Precision tracking: how scientists measured Greenland's slow drift
An international research team led by the Technical University of Denmark (DTU) combined two decades of GPS observations from 58 stations across Greenland with thousands of additional GPS records from North America and computer models that simulate crustal motion over the past 26,000 years. This multi-layered approach let them separate three overlapping drivers of motion: tectonic plate forces, contemporary unloading from recent ice melt, and the long-term Glacial Isostatic Adjustment (GIA) still playing out since the end of the last Ice Age.
Results published in Journal of Geophysical Research: Solid Earth show Greenland is moving northwest at roughly 2 centimeters (0.79 inches) per year. Locally, some coastal areas are expanding while other regions contract and rise. By isolating horizontal movement — often harder to quantify than vertical uplift — the study provides the most precise map yet of how Greenland's shape is slowly changing.
Why the island is twisting: three forces at work
The first factor is simple plate tectonics: Greenland rides on the North American plate, which exerts broad-scale forces over geological time. Superimposed on that is the immediate response to recent ice loss. As glaciers thin and retreat, the pressure on the bedrock eases; the crust rebounds and moves outward in places.

▶ **WHAT IS ASKED**:
A) List the overlapping drivers of motion that the text on Greenland's drift says the research team separated.
B) Answer these questions from the text on Greenland's drift:
(i) How many GPS stations across Greenland supplied observations?
(ii) In what direction and at roughly what rate per year is Greenland moving?
(iii) Which plate does Greenland ride on?
The listing has no connection to the text on Greenland's drift.

▶ **DATA ENTRIES**:
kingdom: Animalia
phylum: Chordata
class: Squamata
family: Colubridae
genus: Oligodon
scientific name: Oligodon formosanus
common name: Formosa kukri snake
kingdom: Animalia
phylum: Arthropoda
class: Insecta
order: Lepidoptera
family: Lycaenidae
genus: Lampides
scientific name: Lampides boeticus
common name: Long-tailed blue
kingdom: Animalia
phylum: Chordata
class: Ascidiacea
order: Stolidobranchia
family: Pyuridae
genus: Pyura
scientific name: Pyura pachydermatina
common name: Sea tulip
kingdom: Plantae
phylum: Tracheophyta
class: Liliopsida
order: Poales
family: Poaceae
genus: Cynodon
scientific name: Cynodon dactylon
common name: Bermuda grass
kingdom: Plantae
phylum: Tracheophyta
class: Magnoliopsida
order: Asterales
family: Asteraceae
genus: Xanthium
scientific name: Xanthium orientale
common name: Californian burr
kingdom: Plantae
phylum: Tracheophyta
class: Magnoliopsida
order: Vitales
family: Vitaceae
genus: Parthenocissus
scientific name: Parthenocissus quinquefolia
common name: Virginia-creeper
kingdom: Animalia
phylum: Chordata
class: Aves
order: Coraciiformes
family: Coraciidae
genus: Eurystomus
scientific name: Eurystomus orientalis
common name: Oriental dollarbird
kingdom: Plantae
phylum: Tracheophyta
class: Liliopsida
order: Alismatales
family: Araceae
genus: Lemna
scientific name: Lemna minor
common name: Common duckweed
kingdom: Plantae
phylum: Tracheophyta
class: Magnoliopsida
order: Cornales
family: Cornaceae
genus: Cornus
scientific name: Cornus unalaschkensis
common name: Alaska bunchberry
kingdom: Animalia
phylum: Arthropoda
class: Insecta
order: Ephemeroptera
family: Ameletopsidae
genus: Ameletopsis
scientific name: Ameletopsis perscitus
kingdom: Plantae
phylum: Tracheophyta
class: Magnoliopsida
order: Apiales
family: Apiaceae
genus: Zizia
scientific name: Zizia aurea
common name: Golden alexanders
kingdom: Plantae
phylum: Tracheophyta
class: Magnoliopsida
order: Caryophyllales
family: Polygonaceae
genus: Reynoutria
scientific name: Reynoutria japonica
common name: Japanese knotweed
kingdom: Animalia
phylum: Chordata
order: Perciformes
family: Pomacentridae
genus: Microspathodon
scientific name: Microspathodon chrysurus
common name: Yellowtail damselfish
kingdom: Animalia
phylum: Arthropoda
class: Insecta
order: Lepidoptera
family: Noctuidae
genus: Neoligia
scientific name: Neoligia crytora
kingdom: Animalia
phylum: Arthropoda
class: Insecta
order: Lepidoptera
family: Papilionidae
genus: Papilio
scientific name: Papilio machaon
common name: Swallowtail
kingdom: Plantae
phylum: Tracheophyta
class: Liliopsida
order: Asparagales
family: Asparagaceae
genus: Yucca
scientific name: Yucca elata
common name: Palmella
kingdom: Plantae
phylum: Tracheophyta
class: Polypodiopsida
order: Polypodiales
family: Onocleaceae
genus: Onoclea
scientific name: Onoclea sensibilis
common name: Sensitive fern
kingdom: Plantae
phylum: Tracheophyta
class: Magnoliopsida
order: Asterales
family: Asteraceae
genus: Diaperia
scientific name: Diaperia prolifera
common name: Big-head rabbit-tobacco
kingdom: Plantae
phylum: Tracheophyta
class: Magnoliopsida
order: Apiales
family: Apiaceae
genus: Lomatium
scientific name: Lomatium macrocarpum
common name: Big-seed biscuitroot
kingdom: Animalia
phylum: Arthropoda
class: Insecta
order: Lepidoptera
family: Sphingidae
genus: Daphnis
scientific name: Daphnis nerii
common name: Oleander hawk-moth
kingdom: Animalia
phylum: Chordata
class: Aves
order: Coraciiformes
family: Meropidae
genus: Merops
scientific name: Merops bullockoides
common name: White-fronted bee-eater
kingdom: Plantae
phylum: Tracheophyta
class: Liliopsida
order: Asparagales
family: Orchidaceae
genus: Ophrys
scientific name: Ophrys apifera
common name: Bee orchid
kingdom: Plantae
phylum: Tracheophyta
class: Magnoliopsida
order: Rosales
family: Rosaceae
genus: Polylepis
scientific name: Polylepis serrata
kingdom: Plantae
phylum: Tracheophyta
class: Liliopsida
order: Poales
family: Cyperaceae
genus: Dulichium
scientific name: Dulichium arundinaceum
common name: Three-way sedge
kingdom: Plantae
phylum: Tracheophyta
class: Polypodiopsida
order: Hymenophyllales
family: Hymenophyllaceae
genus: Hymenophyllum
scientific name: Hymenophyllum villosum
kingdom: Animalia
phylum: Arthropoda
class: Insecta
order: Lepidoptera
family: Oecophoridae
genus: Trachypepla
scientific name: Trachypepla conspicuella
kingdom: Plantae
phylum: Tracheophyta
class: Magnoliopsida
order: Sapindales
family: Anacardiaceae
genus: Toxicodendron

▶ **TASK RESULTS**:
A)
- Tectonic plate forces
- Contemporary unloading from recent ice melt
- The long-term Glacial Isostatic Adjustment (GIA) still playing out since the end of the last Ice Age

B)
(i) 58
(ii) Northwest, at roughly 2 centimeters (0.79 inches) per year
(iii) The North American plate